__What the exercise asks__
Retype exactly what appears below from the line containing "wrist: (653, 1049)" down to the line containing "pinky pip: (437, 501)", keeping both end lines. Do not include pictures.
Top of Data excerpts
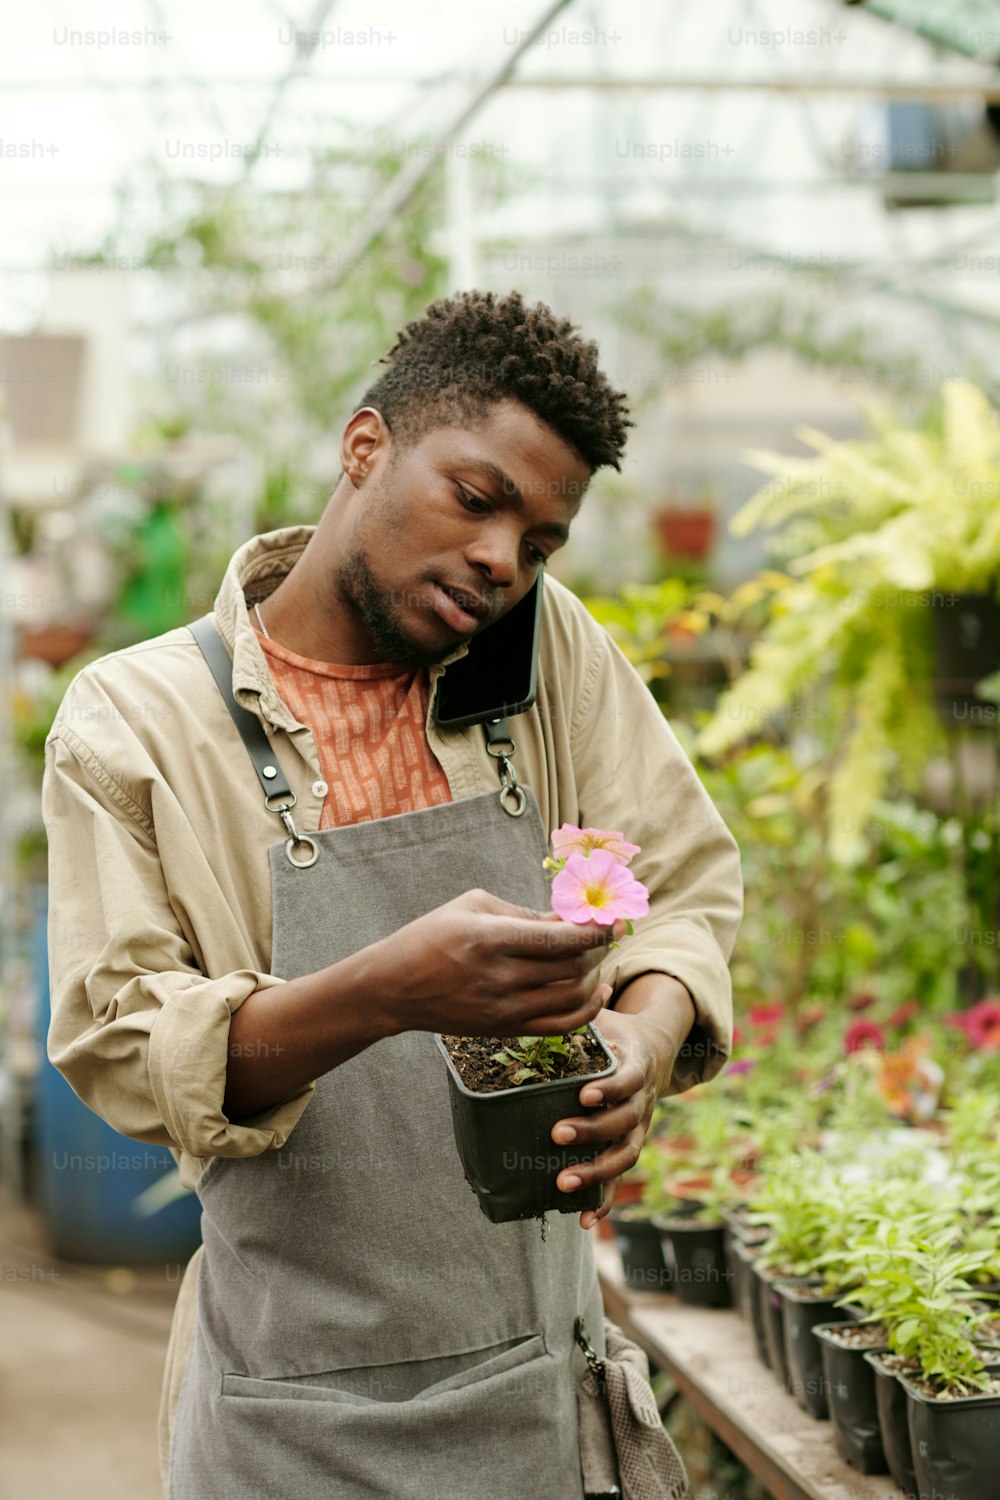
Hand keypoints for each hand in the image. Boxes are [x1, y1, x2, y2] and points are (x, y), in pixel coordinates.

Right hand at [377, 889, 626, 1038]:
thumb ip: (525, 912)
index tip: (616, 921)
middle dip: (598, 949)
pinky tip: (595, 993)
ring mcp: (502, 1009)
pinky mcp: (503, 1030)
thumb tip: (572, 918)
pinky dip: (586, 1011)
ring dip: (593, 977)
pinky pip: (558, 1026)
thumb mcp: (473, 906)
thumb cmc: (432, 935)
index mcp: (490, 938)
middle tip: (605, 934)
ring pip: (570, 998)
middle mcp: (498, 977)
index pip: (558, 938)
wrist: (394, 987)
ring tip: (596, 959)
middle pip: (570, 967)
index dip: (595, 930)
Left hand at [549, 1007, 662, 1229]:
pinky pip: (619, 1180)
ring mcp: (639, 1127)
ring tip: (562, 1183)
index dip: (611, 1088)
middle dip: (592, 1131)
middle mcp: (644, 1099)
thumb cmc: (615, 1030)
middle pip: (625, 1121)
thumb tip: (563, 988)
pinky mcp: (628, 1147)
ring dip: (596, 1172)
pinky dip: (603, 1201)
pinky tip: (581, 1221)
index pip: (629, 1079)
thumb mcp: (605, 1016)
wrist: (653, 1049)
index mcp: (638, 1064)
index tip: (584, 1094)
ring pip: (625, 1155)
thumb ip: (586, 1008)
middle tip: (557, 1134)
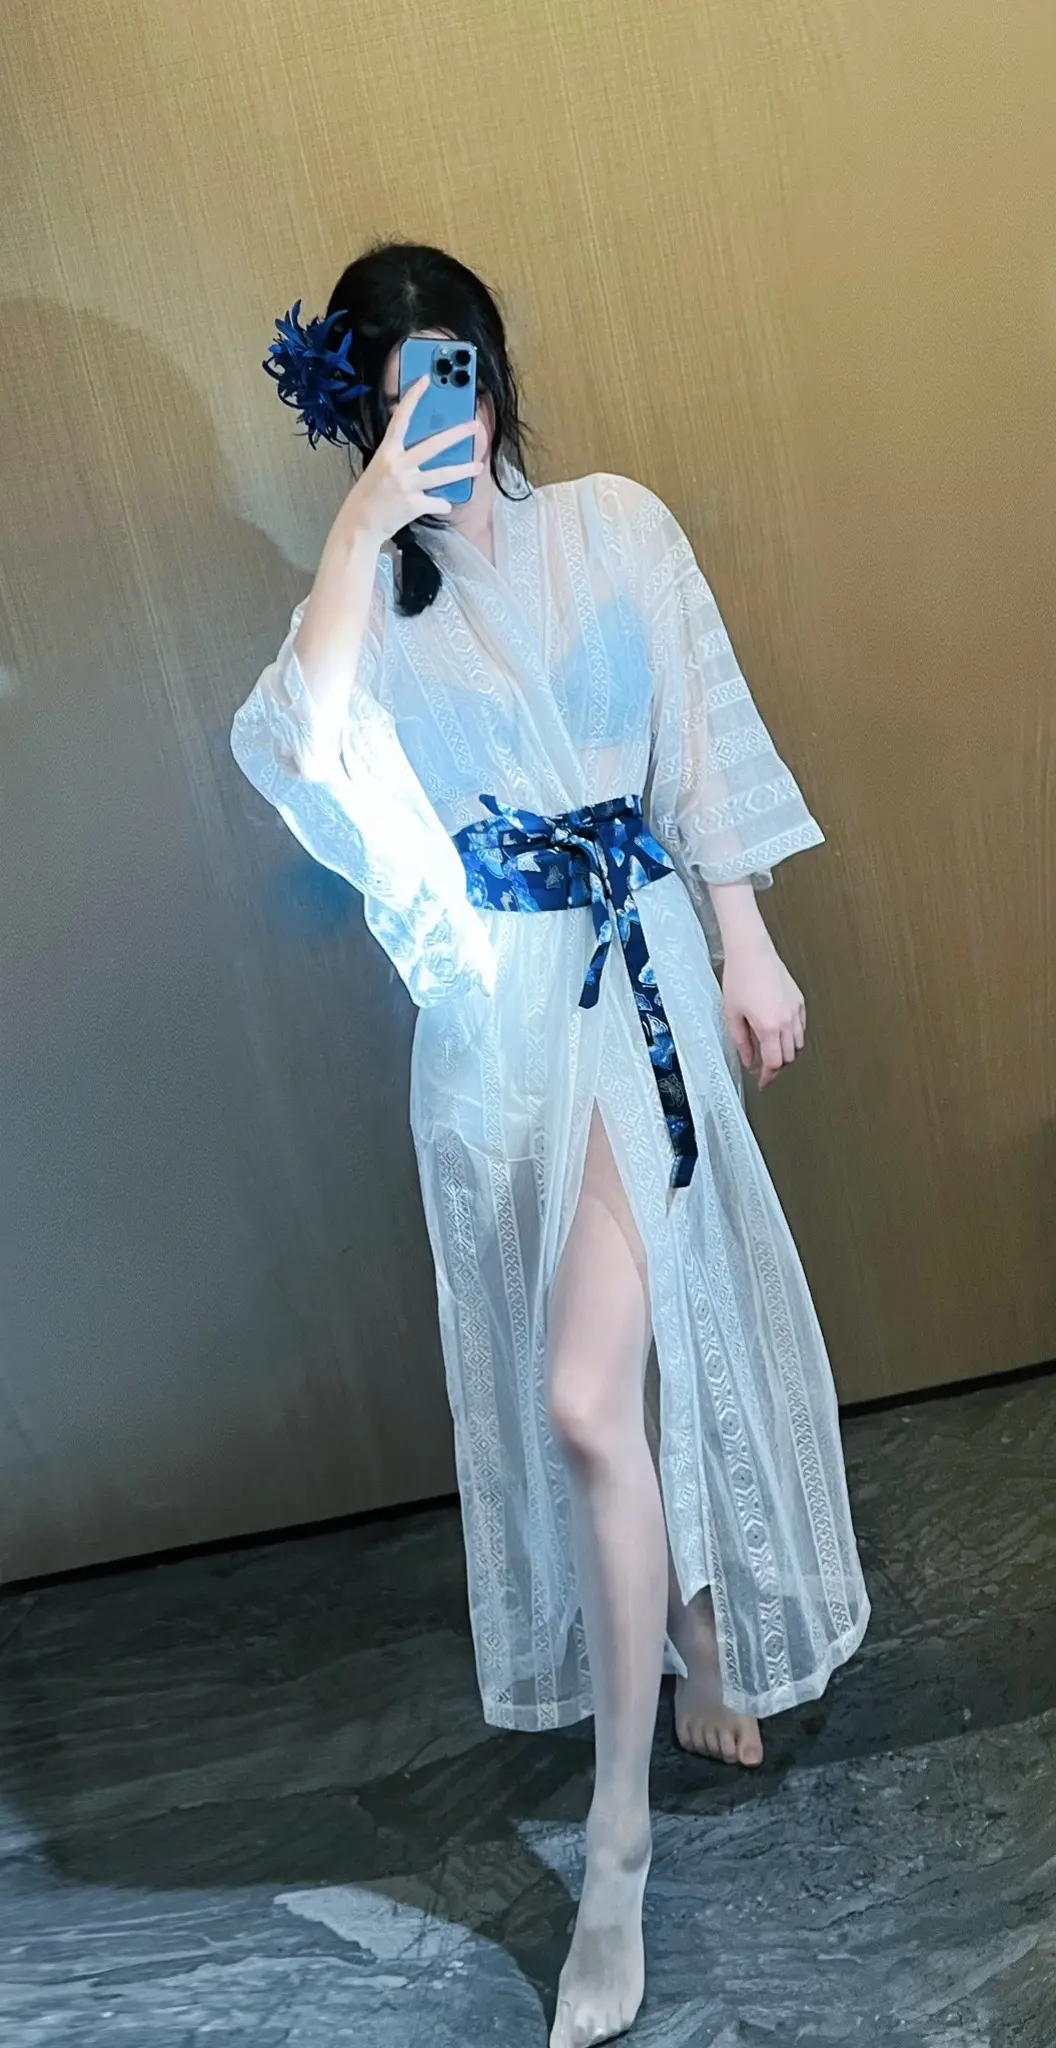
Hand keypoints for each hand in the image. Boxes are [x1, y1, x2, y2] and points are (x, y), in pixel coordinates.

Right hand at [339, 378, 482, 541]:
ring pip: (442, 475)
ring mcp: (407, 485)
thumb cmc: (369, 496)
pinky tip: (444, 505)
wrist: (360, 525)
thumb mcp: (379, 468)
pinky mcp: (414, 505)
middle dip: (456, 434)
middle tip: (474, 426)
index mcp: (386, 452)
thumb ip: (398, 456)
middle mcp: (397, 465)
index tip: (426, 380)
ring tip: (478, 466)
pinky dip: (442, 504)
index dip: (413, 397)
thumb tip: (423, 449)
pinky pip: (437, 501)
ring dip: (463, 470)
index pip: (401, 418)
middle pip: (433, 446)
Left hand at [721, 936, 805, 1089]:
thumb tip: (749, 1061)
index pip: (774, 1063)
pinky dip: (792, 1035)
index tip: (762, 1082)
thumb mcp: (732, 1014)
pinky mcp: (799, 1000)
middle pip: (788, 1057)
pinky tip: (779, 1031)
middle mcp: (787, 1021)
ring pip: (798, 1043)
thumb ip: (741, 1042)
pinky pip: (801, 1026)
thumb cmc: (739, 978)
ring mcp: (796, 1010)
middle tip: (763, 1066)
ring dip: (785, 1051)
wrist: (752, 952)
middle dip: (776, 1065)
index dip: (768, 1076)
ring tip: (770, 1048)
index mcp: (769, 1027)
Bottom of Data excerpts
Top of Data excerpts
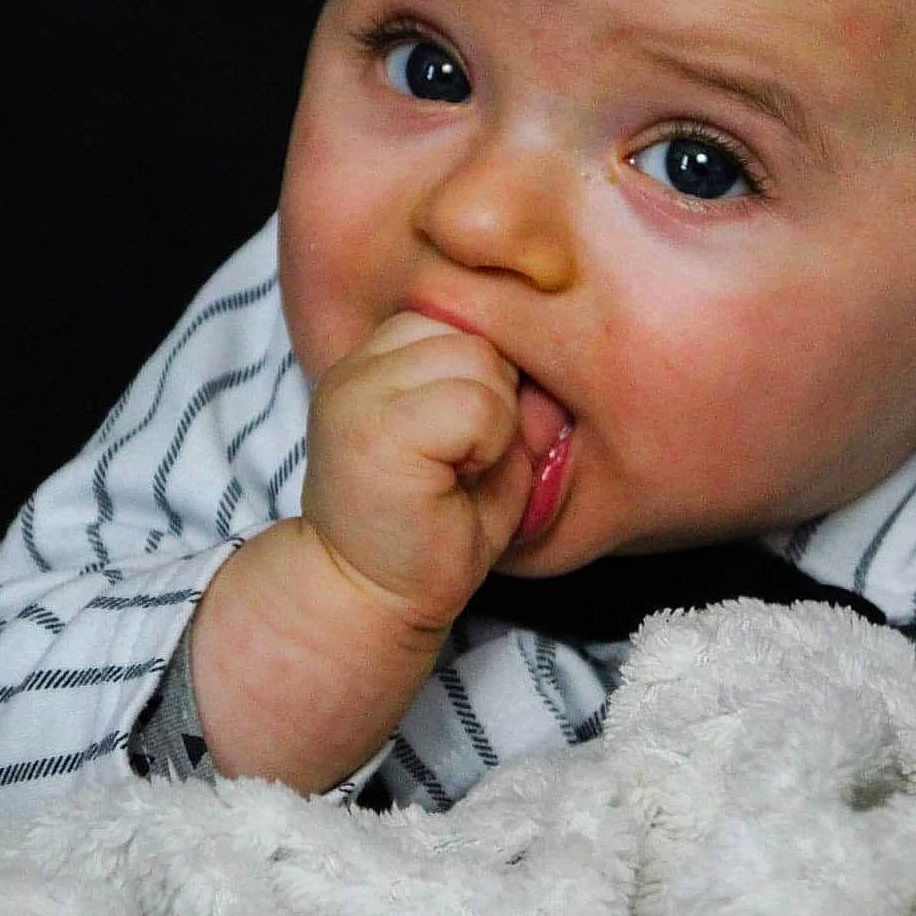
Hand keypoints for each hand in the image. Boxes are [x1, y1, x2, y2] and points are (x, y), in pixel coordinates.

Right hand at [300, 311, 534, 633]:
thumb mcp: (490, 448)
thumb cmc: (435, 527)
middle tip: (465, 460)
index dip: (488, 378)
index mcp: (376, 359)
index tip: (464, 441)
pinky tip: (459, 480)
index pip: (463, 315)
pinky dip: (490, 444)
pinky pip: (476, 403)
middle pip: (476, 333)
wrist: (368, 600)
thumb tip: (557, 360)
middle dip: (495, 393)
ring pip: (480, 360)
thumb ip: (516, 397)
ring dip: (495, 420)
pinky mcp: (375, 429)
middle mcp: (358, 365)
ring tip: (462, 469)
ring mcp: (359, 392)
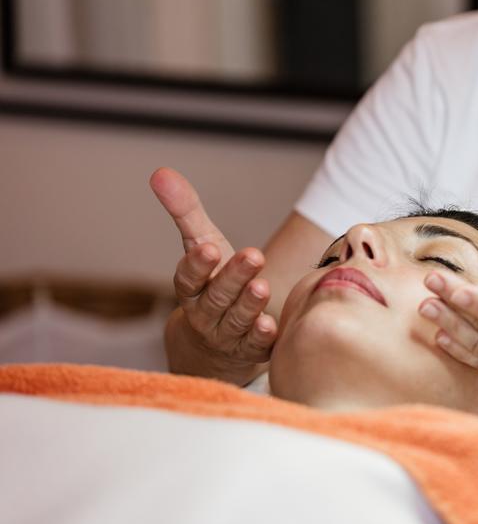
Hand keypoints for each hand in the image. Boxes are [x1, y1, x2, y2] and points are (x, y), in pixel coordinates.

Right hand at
Bottom of Data excerpts
__Written answer__
wrist: (653, 1049)
index mcp: (638, 1064)
index tip: (584, 1094)
ring pip: (625, 1155)
thumb ip: (586, 1008)
middle tip: (557, 1134)
Hand keypoints for each hand in the image. Boxes are [x1, y1, x2, y2] and points are (x, y), in pixel coordinates.

Right hand at [339, 378, 482, 541]:
ring pip: (442, 475)
ring mcp: (407, 485)
thumb cmc: (369, 496)
pinky tip: (444, 505)
wrist: (360, 525)
thumb mcp: (379, 468)
pinky mcp: (414, 505)
middle dip: (456, 434)
middle tip: (474, 426)
index mcp: (386, 452)
thumb ip: (398, 456)
middle mcp: (397, 465)
index tip: (426, 380)
ring tip: (478, 466)
pinky dip: (442, 504)
index dip: (413, 397)
thumb tip: (423, 449)
pinky pip: (437, 501)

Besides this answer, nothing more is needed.